Shouliastay or should I go?
La bagnole était presque aussi épuisée que ses amortisseurs qui n’amortissaient presque plus rien. La banquette arrière surpeuplée, où seulement une de mes fesses reposait, si on peut dire, tapait contre le châssis à chaque irrégularité de la piste. On avait mis pas loin de sept heures pour faire cent quatre-vingt bornes et on avait finit par arriver à Ouliastay, une bourgade du centre ouest de la Mongolie. J’étais emmitouflé du mieux que je pouvais pour résister aux courants d’airs des fenêtres ouvertes de ce fumoir roulant. Les Mongols n’ont jamais froid.
J’étais sensé repartir le lendemain pour une autre étape, et puis une autre. Un ami du trajet m’avait dégoté une piaule pas fameuse mais pas mal : deux lits, une table, deux chaises, des prises électriques, un peu d’internet près de la réception et un balcon plein sud. Au réveil, un grand soleil a illuminé le petit centre d’Ouliastay dont je n’attendais rien. La fenêtre donnait sur un théâtre vieillot avec de pseudo colonnes grecques et un trapèze tamponné de la figure d’un héros communiste et on y projetait des comédies mongoles. Il régnait une ambiance de village de montagne : des bâtiments publics patinés avec l’ambition de faire monument, de jolis petits trottoirs défoncés avec des arbres, un marché où on trouve des fruits et des bouibouis avec des fenêtres et des gens dedans, de petites maisons en brique, des balcons en bois.

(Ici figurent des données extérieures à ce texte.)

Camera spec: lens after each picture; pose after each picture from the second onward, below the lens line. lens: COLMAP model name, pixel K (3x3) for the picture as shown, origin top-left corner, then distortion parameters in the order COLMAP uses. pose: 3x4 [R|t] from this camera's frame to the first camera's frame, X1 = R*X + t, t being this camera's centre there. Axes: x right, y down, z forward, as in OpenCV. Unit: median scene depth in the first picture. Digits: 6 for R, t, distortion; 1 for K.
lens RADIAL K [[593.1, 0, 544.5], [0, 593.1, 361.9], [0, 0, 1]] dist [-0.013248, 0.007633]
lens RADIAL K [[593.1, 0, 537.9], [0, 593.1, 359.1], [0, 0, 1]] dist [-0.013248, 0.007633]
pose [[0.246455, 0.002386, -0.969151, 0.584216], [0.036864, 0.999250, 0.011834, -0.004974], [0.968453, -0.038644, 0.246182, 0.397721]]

Bref, je ne sais plus si c’était la lumière où mon humeur mais je trouvais ça vraiment super.
Du coup je repaye deux nuit à la tenancière, une cinquantaine à un décolleté profond dont l’activité principale consistait à mater des séries coréennes. Je passe deux délicieuses journées sans plus d’ambition que de faire une lessive, lire Philippe Djian et écrire un peu. Je me roule dans cette douce paresse sans besoin d’exploration particulier, sans photos ni évènement marquant, juste heureux d’exister.
Et puis j’ai aussi décidé d’attendre Tomoya, autre aventurier passé par Mörön, à mes trousses avec un jour de retard. On se retrouve comme deux vieux copains alors qu’on se connait pas tant que ça mais le voyage accélère les amitiés. Le lendemain on décide d’aller se planter à la sortie de la ville pour lever le pouce mais on attrape que des sourires dubitatifs. Le seul qui nous embarque c’est un type d’un mètre cinquante tout bedonnant, mais c’est dans une yourte et pas une bagnole. On est quand même contents d’aller se réchauffer dans l’hospitalité mongole. Petit thé rituel et même nouveautés culinaires malgré l’invariabilité des ingrédients. Notre petit gros de sauveteur qu’on appellera “Héro bleu”, traduction à 30% fiable de son nom, contacte tout un petit carnet de numéros pour essayer de nous dégoter une caisse tandis que sa madame prépare le plat de résistance : il y a des légumes, c’est un signe du ciel. En dessert, ils sortent l’album photo de famille et Tomoya leur offre une carte postale du Japon qu’ils rangent à l’intérieur, c’est des gens adorables. Pour la bagnole c’est une autre affaire. Ils disent qu’elle va se pointer a 16h30 mais j’y crois autant qu’au père Noël. On ressort faire un peu de stop en attendant, avec le même succès. Le taxi de 16h30 annule vers 16h10. On décide de tenter notre chance à la source des transports en commun mais la vacuité du bus qui part pour Altaï et la tronche du chauffeur suggèrent qu’il n’a pas du recevoir beaucoup de coups de fil de réservation. On repart pour un stop sans conviction jusqu’à aller garer notre échec chez nos amis du déjeuner qui nous ont réinvité face à la persistance de notre sédentarité.
On a amené des pâtes et de la sauce pour contribuer, ils sont contents de nous revoir. Soirée télé, ça rigole beaucoup et les gamins sont polis. Quand on dit qu’on a trop mangé en mimant le gros ventre, héro bleu nous montre le sien en guise de réponse et nous ressert. Il adore becter et finit toutes les assiettes. Il nous offre un os de cheville de je sais pas quel animal, comme a chacun de ses enfants, on prend ça comme une adoption. C’est des gens épatants. Le réveil sous la délicate charpente de la yourte avec le bruit et la chaleur du poêle est une grâce mongole incontestable. J’espère quand même qu’on décolle aujourd’hui.